Following updated recommendations from the U.S. Food and Drug Administration (FDA), Boston University Henry M. Goldman School of Dental Medicine (GSDM) eliminated the use of dental amalgam in patient care, effective October 14, 2020.
“By eliminating dental amalgam from our Patient Treatment Centers, we are prioritizing the health and safety of our patients and fully embracing the future of dental restorations – while simultaneously doing our part to protect the environment,” said Dean Jeffrey W. Hutter. “GSDM has a well-deserved reputation for innovation, and I believe this decision is yet another example of the Henry M. Goldman School of Dental Medicine being ahead of the curve when it comes to trends in dentistry and oral healthcare.”
In September, the FDA issued a recommendation that non-mercury restorations be used, when possible and appropriate, in place of dental amalgams in people who may be at higher risk for adverse health effects from mercury exposure. The groups of people who the FDA has designated as higher risk – which include pregnant women and women who are planning to become pregnant, nursing women, children, people with pre-existing neurological disease, people with impaired kidney function, and people with known sensitivity to mercury or other components of dental amalgam – account for a significant percentage of the general public.
Additionally, according to the U.S. Environmental Protection Agency, dental offices contribute the largest source of mercury into sewage treatment plants.
“Nationally, dentists discharge about 5.1 tons of mercury into publicly owned treatment works, and most of this mercury will end up in the environment,” said Dr.

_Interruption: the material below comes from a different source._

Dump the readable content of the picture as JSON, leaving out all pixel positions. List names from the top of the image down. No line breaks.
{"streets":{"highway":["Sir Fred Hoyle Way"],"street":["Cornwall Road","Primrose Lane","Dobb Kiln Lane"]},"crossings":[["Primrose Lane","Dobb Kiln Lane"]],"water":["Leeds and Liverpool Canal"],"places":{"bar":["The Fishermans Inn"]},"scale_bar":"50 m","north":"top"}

Hesham Nouh, associate chair and director of predoctoral prosthodontics and restorative dentistry in the Department of General Dentistry. “Environmentally, it’s the right thing to do.”

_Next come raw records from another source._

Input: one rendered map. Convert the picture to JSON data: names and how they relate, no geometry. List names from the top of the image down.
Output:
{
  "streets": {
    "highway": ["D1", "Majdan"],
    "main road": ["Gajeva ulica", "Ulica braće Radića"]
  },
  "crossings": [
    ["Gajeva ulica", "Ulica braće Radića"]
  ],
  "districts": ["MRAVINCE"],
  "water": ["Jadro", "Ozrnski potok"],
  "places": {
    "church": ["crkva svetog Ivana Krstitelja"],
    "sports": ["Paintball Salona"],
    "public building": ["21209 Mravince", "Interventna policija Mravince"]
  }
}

Over the last five years, GSDM has moved away from the use of dental amalgams in the patient treatment centers, with the number of amalgams completed dropping from 1,730 in fiscal year 2017 to 746 in fiscal year 2019—in fiscal year 2020, the school completed just 391 amalgams prior to the suspension of patient care in the Patient Treatment Centers in March 2020 after the start of the COVID-19 pandemic. Prior to finalizing the elimination of amalgam, Dean Hutter consulted with a number of the school’s faculty, representing different departments and perspectives; these faculty universally endorsed the decision.
“The shift from amalgam dominance in practice to composite has been remarkable,” Nouh said. “Patients prefer esthetic restorations (tooth-colored material).”
Students will continue to learn how to use dental amalgam in the Simulation Learning Center, so they will know how to work with the material if they encounter it while on externship or post-graduation.